(Originally posted: 3:11 p.m. Updated throughout: 7:15 p.m.)
For the past two days, the Braves have been a staple on TMZ, with storylines about a coach’s alleged homophobia and a pitcher’s alleged drunk driving and street racing. Suddenly, they sit uncomfortably in the same talk show green room with Lindsay Lohan, Charlie Sheen and, “Sara Evans’ Ex: She Surrounds Our Kids with Drugs!”
And you thought Dan Uggla hitting .180 was a concern.
Derek Lowe has been charged with DUI and reckless driving. He allegedly was racing his Porsche through Buckhead Thursday night. This came a day after pitching coach Roger McDowell was accused of spewing anti-gay slurs and inappropriate comments to some fans at a recent game in San Francisco.
Lowe was at Turner Field Friday night and apologized. He will make his scheduled start Sunday, the Braves rationalizing that decision with the standard explanation of letting the legal process run its course (perhaps down Peachtree).
McDowell was not at the stadium. He has been placed on “administrative leave,” which doesn’t sound any worse than maternity leave. I guess the Braves don’t want to use the word “suspension” yet. At the very least, we can be certain Lowe won’t be driving McDowell to sensitivity classes.
Now, does any of this mean the Braves’ franchise is morphing into something between the Cincinnati Bengals and “Celebrity Rehab”? Hardly.
But it would be nice to see both the team and Major League Baseball take these matters seriously, rather than merely dismiss them with players, general managers and coaches making contrite statements and explaining that everybody makes mistakes, so let’s just move on.
I’m not trying to bury Lowe and McDowell. I’m not suggesting they be thrown out of baseball. But how is it that MLB allows Cincinnati pitcher Mike Leake to make a start two days after he’s arrested for shoplifting? And yes, while Lowe will get his due process — and likely eventually will plea his charges down to something resembling an expensive parking ticket — isn’t it just a little weird that he will take the mound Sunday, three days after being arrested and spending the night in jail?
Did Lowe ever consider skipping his start?
“No,” he said.
The Braves and MLB are moving slowly with McDowell. That’s understandable. There are multiple witnesses. Details are varied. One of the parties has turned this into a sideshow, bringing his 9-year-old twin daughters to a news conference the other day as props. He also has hired noted attorney Gloria Allred, who is fresh off representing a porn star and a kindergarten teacher for scoldings of Tiger Woods.

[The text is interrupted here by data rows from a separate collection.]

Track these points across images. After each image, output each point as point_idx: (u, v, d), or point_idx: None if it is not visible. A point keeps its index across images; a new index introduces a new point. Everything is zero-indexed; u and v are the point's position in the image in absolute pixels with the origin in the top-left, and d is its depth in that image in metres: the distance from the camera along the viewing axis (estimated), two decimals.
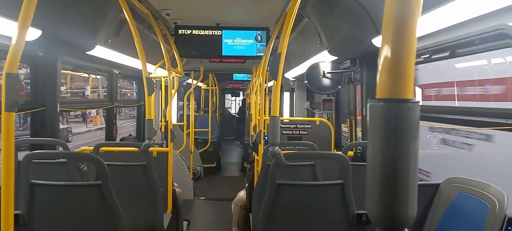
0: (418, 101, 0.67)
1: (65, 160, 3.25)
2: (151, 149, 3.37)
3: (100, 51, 3.75)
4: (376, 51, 3.37)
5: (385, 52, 0.67)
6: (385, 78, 0.66)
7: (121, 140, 5.26)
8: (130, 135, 5.80)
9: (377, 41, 3.01)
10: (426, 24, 2.28)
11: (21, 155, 2.51)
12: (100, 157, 2.42)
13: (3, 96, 1.47)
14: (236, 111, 19.14)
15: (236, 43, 4.41)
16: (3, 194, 1.51)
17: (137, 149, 3.29)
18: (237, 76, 11.09)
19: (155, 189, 3.21)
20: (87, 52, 3.63)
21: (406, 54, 0.66)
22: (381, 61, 0.67)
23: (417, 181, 0.68)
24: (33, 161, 2.38)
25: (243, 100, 17.02)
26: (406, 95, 0.66)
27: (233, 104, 22.96)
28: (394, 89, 0.66)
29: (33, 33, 2.68)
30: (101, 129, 25.23)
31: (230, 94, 21.17)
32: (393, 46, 0.66)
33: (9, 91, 1.46)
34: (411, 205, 0.67)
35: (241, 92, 19.81)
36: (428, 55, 2.87)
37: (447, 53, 2.70)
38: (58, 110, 3.77)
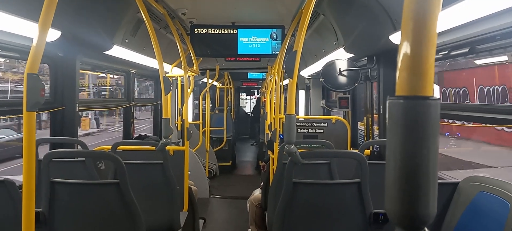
0: (439, 99, 0.66)
1: (83, 158, 3.31)
2: (167, 147, 3.40)
3: (118, 51, 3.80)
4: (393, 48, 3.33)
5: (405, 49, 0.66)
6: (404, 75, 0.66)
7: (136, 138, 5.32)
8: (145, 134, 5.86)
9: (394, 38, 2.97)
10: (444, 20, 2.24)
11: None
12: (118, 155, 2.46)
13: (24, 96, 1.50)
14: (251, 110, 19.14)
15: (251, 41, 4.42)
16: (24, 192, 1.55)
17: (154, 147, 3.32)
18: (252, 75, 11.11)
19: (171, 187, 3.24)
20: (105, 52, 3.68)
21: (426, 51, 0.65)
22: (400, 58, 0.67)
23: (437, 179, 0.67)
24: (53, 159, 2.42)
25: (258, 99, 17.01)
26: (426, 92, 0.65)
27: (247, 103, 22.97)
28: (414, 86, 0.65)
29: (53, 34, 2.73)
30: (88, 134, 21.80)
31: (244, 93, 21.17)
32: (413, 43, 0.66)
33: (30, 91, 1.49)
34: (432, 204, 0.66)
35: (255, 91, 19.80)
36: (447, 52, 2.82)
37: (467, 50, 2.65)
38: (77, 110, 3.84)
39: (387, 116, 0.68)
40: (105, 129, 24.65)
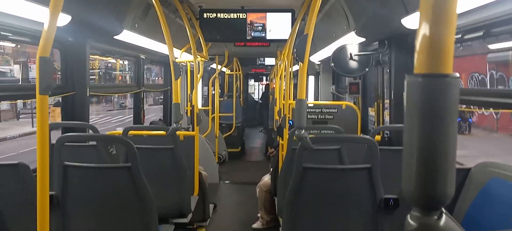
0: (458, 77, 0.64)
1: (95, 143, 3.34)
2: (178, 132, 3.41)
3: (127, 36, 3.79)
4: (405, 32, 3.27)
5: (424, 29, 0.64)
6: (423, 54, 0.64)
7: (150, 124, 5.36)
8: (160, 119, 5.90)
9: (406, 21, 2.92)
10: (458, 2, 2.18)
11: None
12: (129, 140, 2.47)
13: (37, 79, 1.51)
14: (259, 97, 19.13)
15: None
16: (39, 175, 1.56)
17: (164, 132, 3.34)
18: (261, 60, 11.06)
19: (182, 172, 3.26)
20: (114, 37, 3.68)
21: (445, 29, 0.63)
22: (419, 38, 0.65)
23: (455, 158, 0.66)
24: (65, 143, 2.45)
25: (267, 86, 16.97)
26: (446, 70, 0.63)
27: (256, 89, 22.94)
28: (433, 64, 0.63)
29: (63, 19, 2.74)
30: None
31: (253, 80, 21.14)
32: (432, 21, 0.64)
33: (42, 74, 1.50)
34: (450, 184, 0.65)
35: (264, 77, 19.74)
36: (460, 36, 2.77)
37: (481, 33, 2.60)
38: (88, 95, 3.87)
39: (404, 94, 0.67)
40: None
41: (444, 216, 0.66)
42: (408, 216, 0.67)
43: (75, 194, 2.42)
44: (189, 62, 5.87)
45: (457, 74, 0.64)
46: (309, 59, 4.99)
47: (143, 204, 2.44)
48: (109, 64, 29.03)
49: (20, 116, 22.20)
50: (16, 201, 2.29)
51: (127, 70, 29.73)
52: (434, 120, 0.63)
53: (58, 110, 19.32)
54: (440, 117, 0.63)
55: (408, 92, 0.66)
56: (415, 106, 0.65)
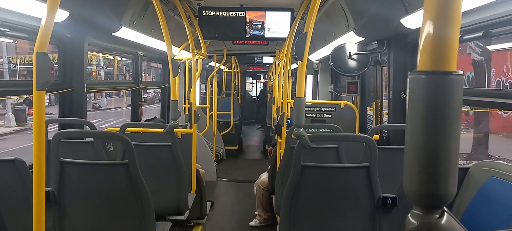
0: (462, 74, 0.63)
1: (92, 139, 3.32)
2: (175, 130, 3.40)
3: (126, 33, 3.78)
4: (404, 32, 3.27)
5: (428, 27, 0.64)
6: (427, 52, 0.63)
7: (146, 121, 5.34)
8: (155, 117, 5.89)
9: (406, 21, 2.92)
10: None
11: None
12: (126, 136, 2.46)
13: (34, 75, 1.50)
14: (257, 95, 19.13)
15: None
16: (35, 171, 1.56)
17: (162, 129, 3.33)
18: (259, 59, 11.05)
19: (179, 169, 3.25)
20: (113, 34, 3.66)
21: (450, 26, 0.63)
22: (423, 37, 0.64)
23: (458, 157, 0.65)
24: (62, 140, 2.43)
25: (265, 84, 16.97)
26: (450, 67, 0.62)
27: (253, 87, 22.89)
28: (437, 61, 0.63)
29: (61, 15, 2.72)
30: None
31: (250, 77, 21.11)
32: (436, 19, 0.63)
33: (39, 70, 1.49)
34: (452, 183, 0.64)
35: (262, 75, 19.73)
36: (460, 36, 2.76)
37: (480, 34, 2.60)
38: (86, 91, 3.85)
39: (407, 92, 0.66)
40: (27, 129, 16.14)
41: (445, 214, 0.65)
42: (409, 214, 0.67)
43: (71, 190, 2.41)
44: (187, 60, 5.85)
45: (461, 72, 0.63)
46: (307, 59, 4.99)
47: (140, 201, 2.43)
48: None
49: None
50: (12, 197, 2.28)
51: (101, 65, 28.04)
52: (437, 117, 0.63)
53: None
54: (443, 114, 0.63)
55: (410, 89, 0.65)
56: (418, 104, 0.64)
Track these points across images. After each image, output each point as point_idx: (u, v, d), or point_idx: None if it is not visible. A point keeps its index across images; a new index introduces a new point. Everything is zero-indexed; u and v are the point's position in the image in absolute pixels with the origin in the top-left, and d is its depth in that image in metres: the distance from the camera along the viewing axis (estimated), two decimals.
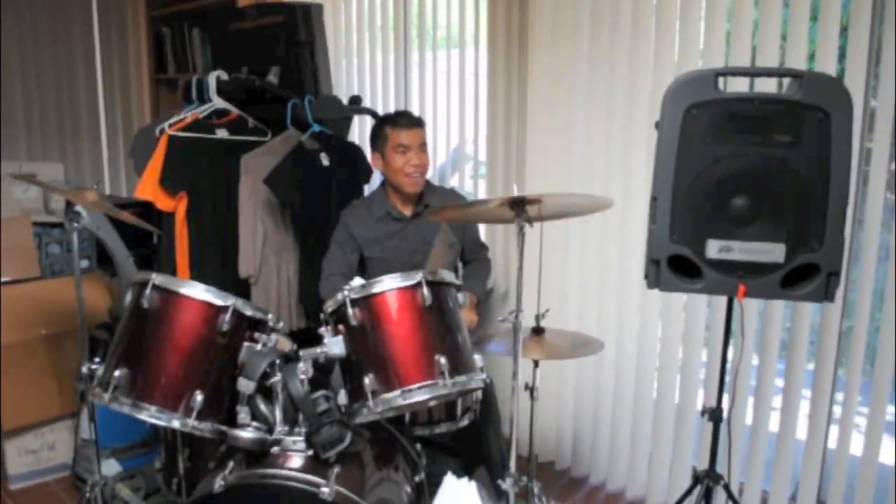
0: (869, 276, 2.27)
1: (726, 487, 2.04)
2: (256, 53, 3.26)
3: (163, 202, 2.92)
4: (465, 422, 2.22)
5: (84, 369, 2.02)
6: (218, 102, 3.07)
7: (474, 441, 2.49)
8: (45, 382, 3.01)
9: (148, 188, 2.90)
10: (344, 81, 3.73)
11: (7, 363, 2.91)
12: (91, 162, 4.50)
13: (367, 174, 3.20)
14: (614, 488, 2.91)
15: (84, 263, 3.50)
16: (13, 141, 4.14)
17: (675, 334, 2.67)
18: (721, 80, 1.79)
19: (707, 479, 2.02)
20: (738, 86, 2.17)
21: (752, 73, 2.12)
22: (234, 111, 3.12)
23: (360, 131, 3.58)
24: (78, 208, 2.73)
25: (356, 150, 3.19)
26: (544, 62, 2.84)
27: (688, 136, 1.79)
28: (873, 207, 2.24)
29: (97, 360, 1.99)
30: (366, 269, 2.67)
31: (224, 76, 3.11)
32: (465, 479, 1.63)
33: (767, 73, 2.12)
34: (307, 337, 2.12)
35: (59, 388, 3.04)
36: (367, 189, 3.20)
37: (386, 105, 3.61)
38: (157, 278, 1.82)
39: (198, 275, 2.94)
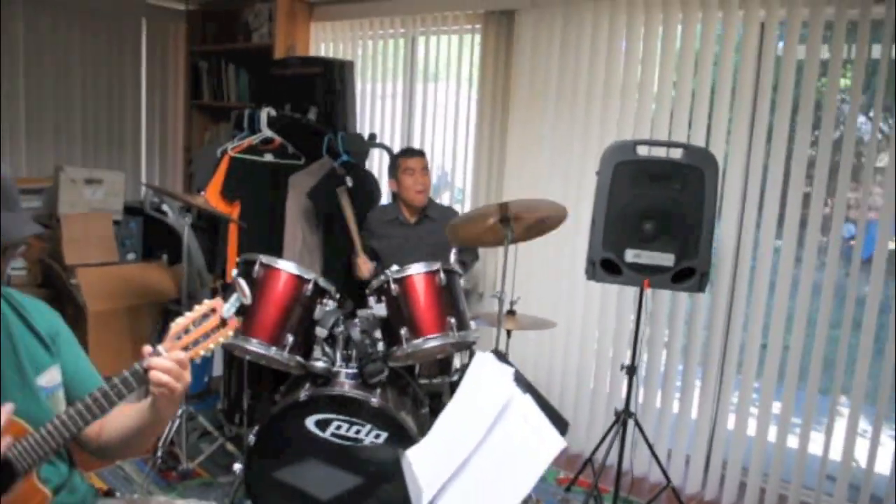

That woman has headline GPS.
But we know something happened because McDowell already has admitted, “I apologize to everyone for my actions.” Those aren’t the words of an innocent man.
He needs to be hit with a suspension, and hit hard. The absolute minimum: 30 games without pay, a significant fine and court-mandated Saying Stupid Things Rehab. If even half what has been alleged is true, most of us would be fired.
Commissioner Bud Selig just suspended Ozzie Guillen two games for Tweeting. Is he really going to go lightly on McDowell?
General manager Frank Wren was predictably guarded Friday. They are still sorting out details, and he acknowledged, “The commissioner is taking the lead on this.”
When asked if there was any chance McDowell could lose his job, Wren said: “I’m not going to get into any final determination of anything at this point.”
Asked the same question, manager Fredi Gonzalez said: “No, and it shouldn’t.”
Fredi didn’t get the memo.
This isn’t merely about us living in politically correct times. Baseball is still dealing with the beating of a Giants fan in Los Angeles. The NBA fined Kobe Bryant $100,000 for homophobic slurs. Feelings are a bit raw.
The Braves recognize their brand has been damaged. They haven’t been hit like this since John Rocker spoke so eloquently about the 7 Train to Flushing.
Said Lowe, “It’s been a rough couple of days for this organization and clearly I have a lot to do with that.”
He does. And such actions should not go unpunished.